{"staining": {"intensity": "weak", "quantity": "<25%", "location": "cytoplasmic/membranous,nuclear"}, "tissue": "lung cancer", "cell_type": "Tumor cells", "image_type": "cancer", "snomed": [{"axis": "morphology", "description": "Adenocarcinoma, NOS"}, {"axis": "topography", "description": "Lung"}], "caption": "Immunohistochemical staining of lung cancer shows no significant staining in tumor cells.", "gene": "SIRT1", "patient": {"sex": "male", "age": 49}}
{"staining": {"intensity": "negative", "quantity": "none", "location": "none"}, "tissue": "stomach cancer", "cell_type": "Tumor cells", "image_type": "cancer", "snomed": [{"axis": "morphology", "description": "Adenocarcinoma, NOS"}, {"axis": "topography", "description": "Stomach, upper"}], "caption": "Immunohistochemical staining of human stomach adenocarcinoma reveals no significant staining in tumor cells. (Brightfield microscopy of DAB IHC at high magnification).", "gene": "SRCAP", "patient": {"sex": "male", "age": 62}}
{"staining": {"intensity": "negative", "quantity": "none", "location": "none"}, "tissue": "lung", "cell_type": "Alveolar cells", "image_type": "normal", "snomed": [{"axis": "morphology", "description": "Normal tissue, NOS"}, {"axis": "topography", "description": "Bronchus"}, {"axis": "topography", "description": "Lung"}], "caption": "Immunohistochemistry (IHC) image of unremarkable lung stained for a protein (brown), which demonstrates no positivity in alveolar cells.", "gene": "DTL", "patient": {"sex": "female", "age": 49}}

________________

● ASSIGNMENT: After reading the lines above, reproduce them all exactly.

● ANSWER FOR THE TASK:
{"staining": {"intensity": "weak", "quantity": "<25%", "location": "cytoplasmic/membranous,nuclear"}, "tissue": "lung cancer", "cell_type": "Tumor cells", "image_type": "cancer", "snomed": [{"axis": "morphology", "description": "Adenocarcinoma, NOS"}, {"axis": "topography", "description": "Lung"}], "caption": "Immunohistochemical staining of lung cancer shows no significant staining in tumor cells.", "gene": "SIRT1", "patient": {"sex": "male", "age": 49}}
{"staining": {"intensity": "negative", "quantity": "none", "location": "none"}, "tissue": "stomach cancer", "cell_type": "Tumor cells", "image_type": "cancer", "snomed": [{"axis": "morphology", "description": "Adenocarcinoma, NOS"}, {"axis": "topography", "description": "Stomach, upper"}], "caption": "Immunohistochemical staining of human stomach adenocarcinoma reveals no significant staining in tumor cells. (Brightfield microscopy of DAB IHC at high magnification).", "gene": "SRCAP", "patient": {"sex": "male", "age": 62}}
{"staining": {"intensity": "negative", "quantity": "none", "location": "none"}, "tissue": "lung", "cell_type": "Alveolar cells", "image_type": "normal", "snomed": [{"axis": "morphology", "description": "Normal tissue, NOS"}, {"axis": "topography", "description": "Bronchus"}, {"axis": "topography", "description": "Lung"}], "caption": "Immunohistochemistry (IHC) image of unremarkable lung stained for a protein (brown), which demonstrates no positivity in alveolar cells.", "gene": "DTL", "patient": {"sex": "female", "age": 49}}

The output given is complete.